Convergence trend of follow-best for case 2 ten-bar truss problem

Fig. 5.9

Convergence trend of follow-better for ten-bar case 2 truss problem

5 Conclusions and Future Directions

Follow-best and follow-better versions of CI are successfully applied and validated for solving discrete variable truss structures with linear constraints in two cases of 6 bars and two cases of 10 bars. An integer sampling approach is used to handle discrete variables. In contrast, SAPF is used to manage the constraints associated with the problems. It must be noted that the CI variations doesn’t require any preliminary trials as SAPF approach is self-supervised. The sampling space reduction factor is one of the solution driving factors; however, it is pre-defined within the range [0.95, 0.98] for these problems.
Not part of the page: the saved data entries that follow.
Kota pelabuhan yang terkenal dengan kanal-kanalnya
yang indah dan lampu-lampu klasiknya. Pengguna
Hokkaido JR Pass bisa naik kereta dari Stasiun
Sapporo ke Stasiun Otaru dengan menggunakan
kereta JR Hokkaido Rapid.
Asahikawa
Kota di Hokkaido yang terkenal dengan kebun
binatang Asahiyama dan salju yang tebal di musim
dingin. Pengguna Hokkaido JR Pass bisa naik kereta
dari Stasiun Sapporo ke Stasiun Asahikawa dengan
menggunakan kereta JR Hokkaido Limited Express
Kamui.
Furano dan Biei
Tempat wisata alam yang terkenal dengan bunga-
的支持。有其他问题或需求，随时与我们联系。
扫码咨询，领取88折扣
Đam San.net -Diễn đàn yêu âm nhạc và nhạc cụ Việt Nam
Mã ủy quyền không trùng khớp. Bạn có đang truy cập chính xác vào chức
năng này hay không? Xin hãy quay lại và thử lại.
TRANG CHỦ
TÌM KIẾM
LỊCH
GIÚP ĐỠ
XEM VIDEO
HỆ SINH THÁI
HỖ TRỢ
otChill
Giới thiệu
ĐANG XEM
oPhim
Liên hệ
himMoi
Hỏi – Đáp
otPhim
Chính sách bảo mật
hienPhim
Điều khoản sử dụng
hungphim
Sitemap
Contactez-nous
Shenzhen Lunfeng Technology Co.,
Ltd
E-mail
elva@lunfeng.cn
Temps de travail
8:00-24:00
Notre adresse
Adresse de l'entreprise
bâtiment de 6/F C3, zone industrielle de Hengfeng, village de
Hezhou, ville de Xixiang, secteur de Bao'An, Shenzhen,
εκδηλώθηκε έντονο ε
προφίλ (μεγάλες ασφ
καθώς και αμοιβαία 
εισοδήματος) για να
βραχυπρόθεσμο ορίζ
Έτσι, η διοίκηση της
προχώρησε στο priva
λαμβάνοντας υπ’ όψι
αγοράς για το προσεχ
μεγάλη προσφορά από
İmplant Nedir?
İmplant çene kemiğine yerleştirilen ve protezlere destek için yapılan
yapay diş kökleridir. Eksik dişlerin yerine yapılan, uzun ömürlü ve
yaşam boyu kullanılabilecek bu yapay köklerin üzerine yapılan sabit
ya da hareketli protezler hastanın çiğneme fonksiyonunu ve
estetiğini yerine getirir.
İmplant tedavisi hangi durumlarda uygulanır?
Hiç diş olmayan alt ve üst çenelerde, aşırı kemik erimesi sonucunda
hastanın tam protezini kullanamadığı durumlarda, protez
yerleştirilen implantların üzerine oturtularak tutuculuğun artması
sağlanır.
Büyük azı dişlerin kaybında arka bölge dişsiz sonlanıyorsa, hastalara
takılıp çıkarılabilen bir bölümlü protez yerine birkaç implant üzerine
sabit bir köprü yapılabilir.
The follow-best approach has obtained better results than follow-better approach due to the higher probability of following a good candidate/behavior from the set-in follow-best approach. There is a scope of following a worse solution in follow-better approach. We intend to apply this approach for complex 3-D spatial truss structure problems. The follow-best mechanism with SAPF approach could be used to solve the scheduling and transportation problems as well as mixed variable design engineering problems.